I would like a hint to start to solve this problem, because I don't have ideas how to start it.
 A: Consider the minimal polynomial of $a_{i+1}$ over $\Bbb{Q}[a_1,...,a_i]$.  It divides $x^2-a_{i+1}^2\in\Bbb{Q}[x]$ and so must have degree $1$ or $2$.  But this means the degree of $\Bbb{Q}[a_1,...,a_i,a_{i+1}]$ over $\Bbb{Q}[a_1,...,a_i]$ is $1$ or $2$.  Thus, if the degree of $\Bbb{Q}[a_1,...,a_i]$ over $\Bbb{Q}$ is a power of $2$, say $2^j$, then the degree of $\Bbb{Q}[a_1,...,a_i,a_{i+1}]$ over $\Bbb{Q}$ is the product of the degree of $\Bbb{Q}[a_1,...,a_i,a_{i+1}]$ over $\Bbb{Q}[a_1,...,a_i]$ and that of $\Bbb{Q}[a_1,...,a_i]$ over $\Bbb{Q}$, and is thus $2^j$ or $2^{j+1}$, in either case a power of $2$. By induction, then, the degree of $\Bbb{Q}[a_1,...,a_n]$ over $\Bbb{Q}$is a power of $2$.

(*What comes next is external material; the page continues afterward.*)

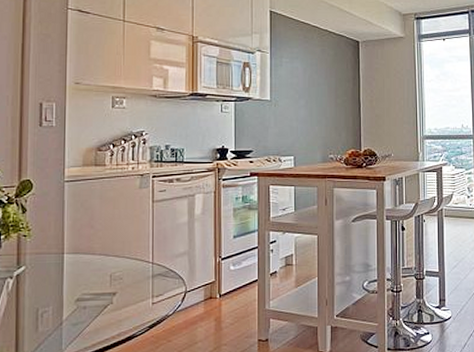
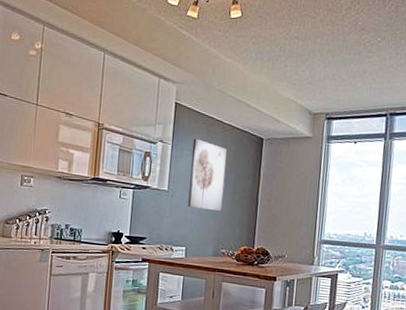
wall art: none [291,46,326,117] -> present [188,138,227,212]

A: Firstly, I would like to thanks Jyrki Lahtonen by the hints given in the comments of my OP and which enabled me to answer my own question.
Following the hints of Jyrki Lahtonen, I start by induction proving that $[ \mathbb{Q}[a_1, \cdots, a_n] : \mathbb{Q} ] = 2^m$ for some $m \in \mathbb{N}$.
Induction Base ($n = 1$):
Let be $a_1$ such that $a_1^2 \in \mathbb{Q}$ and $K := \mathbb{Q}(a_1)$. Since $a_1^2 \in \mathbb{Q}$, we know that $f(x) := x^2 - a_1^2 \in \mathbb{Q}[X]$ and $a_1$ is a root of $f$, then the minimal polynomial $p_{a_1}(x)$ divides f(x), therefore $p_{a_1}(x)$ has degree $1$ or $2$, i.e.,
$$[\mathbb{Q}(a_1) : \mathbb{Q}] = 2^m, m = 0 \ \text{or} \ 1$$
Supposing that $[\mathbb{Q} (a_1, \cdots, a_n) : \mathbb{Q}] = 2^m$ for some $m \in \mathbb{N}$ and $a_i^2 \in \mathbb{Q}$ for each $i = 1,\cdots, n + 1$ we observe that
$$[\mathbb{Q}(a_1, \cdots, a_{n+1}) : \mathbb{Q}(a_1, \cdots, a_n)] = 2^p, p = 0 \ \text{or} \ 1,$$
by the same argument used in base step, just redefining $f(x) := x^2 - a_{n+1}^2$. By the tower of extensions and induction hypothesis, we know that
$$[\mathbb{Q}(a_1, \cdots, a_{n+1}) : \mathbb{Q}] = [\mathbb{Q}(a_1, \cdots, a_{n+1}) : \mathbb{Q}(a_1, \cdots, a_n)] \cdot [\mathbb{Q}(a_1, \cdots, a_n) : \mathbb{Q}] = 2^p \cdot 2^m = 2^{p + m},$$
then the induction proof is complete.
Following another hint of Jyrki Lahtonen, we observe that $\mathbb{Q}(b) \subset K$, because $b \in K$ by the statement of the question, then $\mathbb{Q} \subset \mathbb{Q}(b) \subset K$ and
$$[K : \mathbb{Q}] = [K : \mathbb{Q}(b)] \cdot [\mathbb{Q}(b) : \mathbb{Q}]$$
by the tower of the extensions, but observe that $x - b$ is a minimal polynomial over $\mathbb{Q}(b)$ because $b \in K$, this imply that $[K : \mathbb{Q}(b)] = \text{degree(x - b)} = 1$, so
$$[\mathbb{Q}(b) : \mathbb{Q}] = [K : \mathbb{Q}] = 2^m, \ m \in \mathbb{N}$$
by the statement proved by induction, but this means that the degree of a minimal polynomial of $b$ over $\mathbb{Q}$ is $2^m$, i.e., is a power of $2$. $\square$